• What to produce:
Pull the text lines from every entry below and reproduce each one without any change. Leave the pictures out of your answer.

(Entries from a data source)
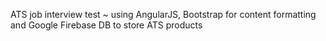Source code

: ATS job interview test ~ using AngularJS, Bootstrap for content formatting and  Google Firebase DB to store ATS products
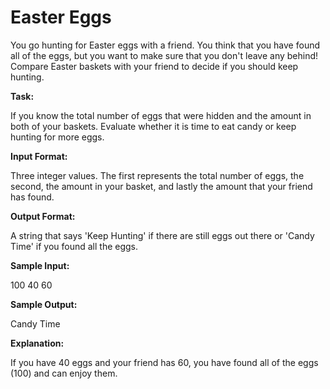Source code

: 
# Easter Eggs

You go hunting for Easter eggs with a friend. You think that you have found all of the eggs, but you want to make sure that you don't leave any behind! Compare Easter baskets with your friend to decide if you should keep hunting. 

**Task:**

If you know the total number of eggs that were hidden and the amount in both of your baskets. Evaluate whether it is time to eat candy or keep hunting for more eggs. 

**Input Format:**

Three integer values. The first represents the total number of eggs, the second, the amount in your basket, and lastly the amount that your friend has found. 

**Output Format:**

A string that says 'Keep Hunting' if there are still eggs out there or 'Candy Time' if you found all the eggs. 

**Sample Input:**

100 
40 
60 

**Sample Output:**

Candy Time

**Explanation:**
  
If you have 40 eggs and your friend has 60, you have found all of the eggs (100) and can enjoy them.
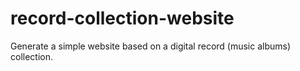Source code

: # record-collection-website
Generate a simple website based on a digital record (music albums) collection.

• Exercise output:
Source code

: ATS job interview test ~ using AngularJS, Bootstrap for content formatting and  Google Firebase DB to store ATS products
Source code

: 
# Easter Eggs

You go hunting for Easter eggs with a friend. You think that you have found all of the eggs, but you want to make sure that you don't leave any behind! Compare Easter baskets with your friend to decide if you should keep hunting. 

**Task:**

If you know the total number of eggs that were hidden and the amount in both of your baskets. Evaluate whether it is time to eat candy or keep hunting for more eggs. 

**Input Format:**

Three integer values. The first represents the total number of eggs, the second, the amount in your basket, and lastly the amount that your friend has found. 

**Output Format:**

A string that says 'Keep Hunting' if there are still eggs out there or 'Candy Time' if you found all the eggs. 

**Sample Input:**

100 
40 
60 

**Sample Output:**

Candy Time

**Explanation:**
  
If you have 40 eggs and your friend has 60, you have found all of the eggs (100) and can enjoy them.
Source code

: # record-collection-website
Generate a simple website based on a digital record (music albums) collection.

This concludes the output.